Molecular trans-regulatory programs comprised of cell signalling, transcriptional and translational networks are central to health and disease. To this end, we combine machine learning and statistical methods to model trans-regulatory programs in stem and progenitor cells using large-scale omics data (trans-omics).
Our research vision is twofold.
We are a systems biology group cross-trained in computer science, statistics, and molecular biology. Our research lies at the interface of bioinformatics and systems biology. We develop computational and statistical models to reconstruct signalling cascades, epigenomics, transcriptional, and proteome networks and characterise their cross-talk and trans-regulations in various cellular processes, systems, and in disease states.
By integrating heterogeneous omics data with the goal of generating testable hypotheses and predictions, our work contributes to the comprehensive understanding of trans-omic networks that underlie cellular homeostasis, proliferation, differentiation, cell-fate decisions, and their malfunctions that lead to the development of various complex diseases.

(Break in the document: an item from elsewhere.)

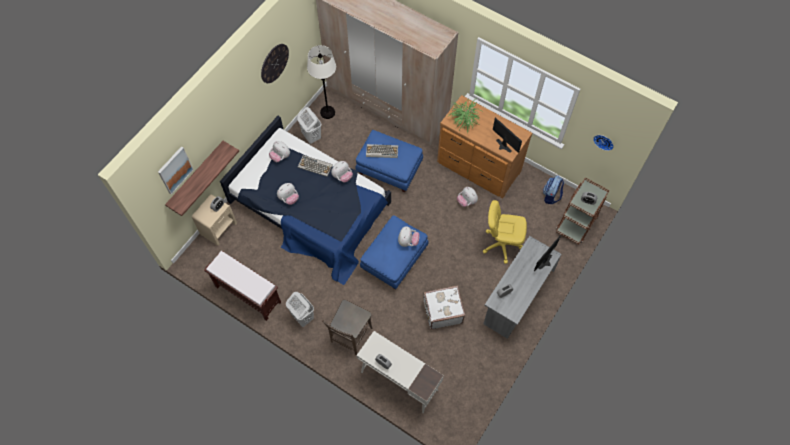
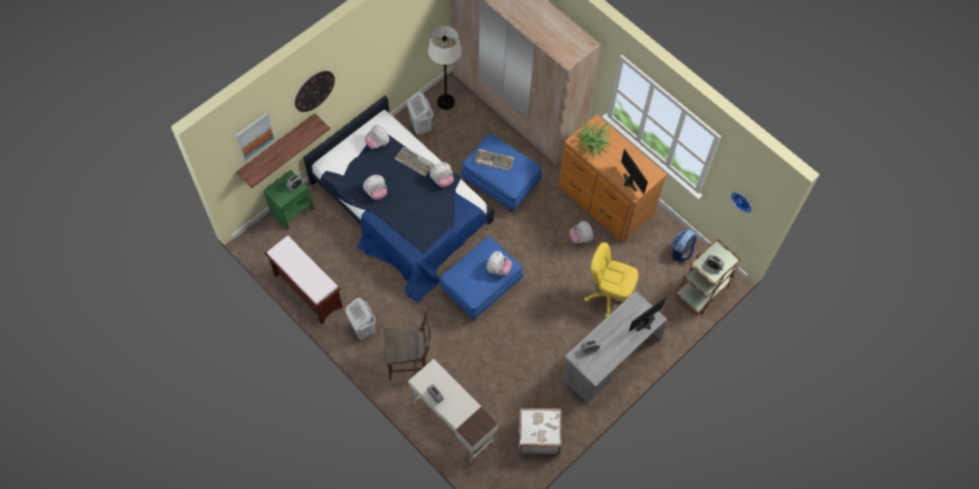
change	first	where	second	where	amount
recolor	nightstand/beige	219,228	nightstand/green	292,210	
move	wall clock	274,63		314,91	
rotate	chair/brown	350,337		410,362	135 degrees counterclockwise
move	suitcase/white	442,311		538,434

This is a major initiative in our group to integrate trans-omics datasets generated from mouse embryonic stem cells (mESCs) differentiation process. The goal is to investigate the cross-talk of signalling cascades, epigenomic, transcriptomic and proteomic regulations, and their feedback regulations. The high-throughput data that we are seeking to integrate include time-course mass spectrometry-based proteomics and phosphoproteomics, and next-generation sequencing-based RNA-seq and ChIP-seq data.
We are working closely with Professor Jean Yang's group on mixture modelling from single-cell RNA-seq (scRNA-seq) data. This includes developing novel statistical models to capture various unique aspects in scRNA-seq data. We are applying our model to understand cell differentiation and tissue development processes in human and mouse.
We have recently developed an adaptive sampling approach (AdaSampling) for learning from positive-unlabeled dataset. We are extending this semi-supervised learning approach for the identification of transcription factor target genes in differentiating mouse embryonic stem cells (mESCs) by integrating transcriptomics, proteomics, and epigenomics data.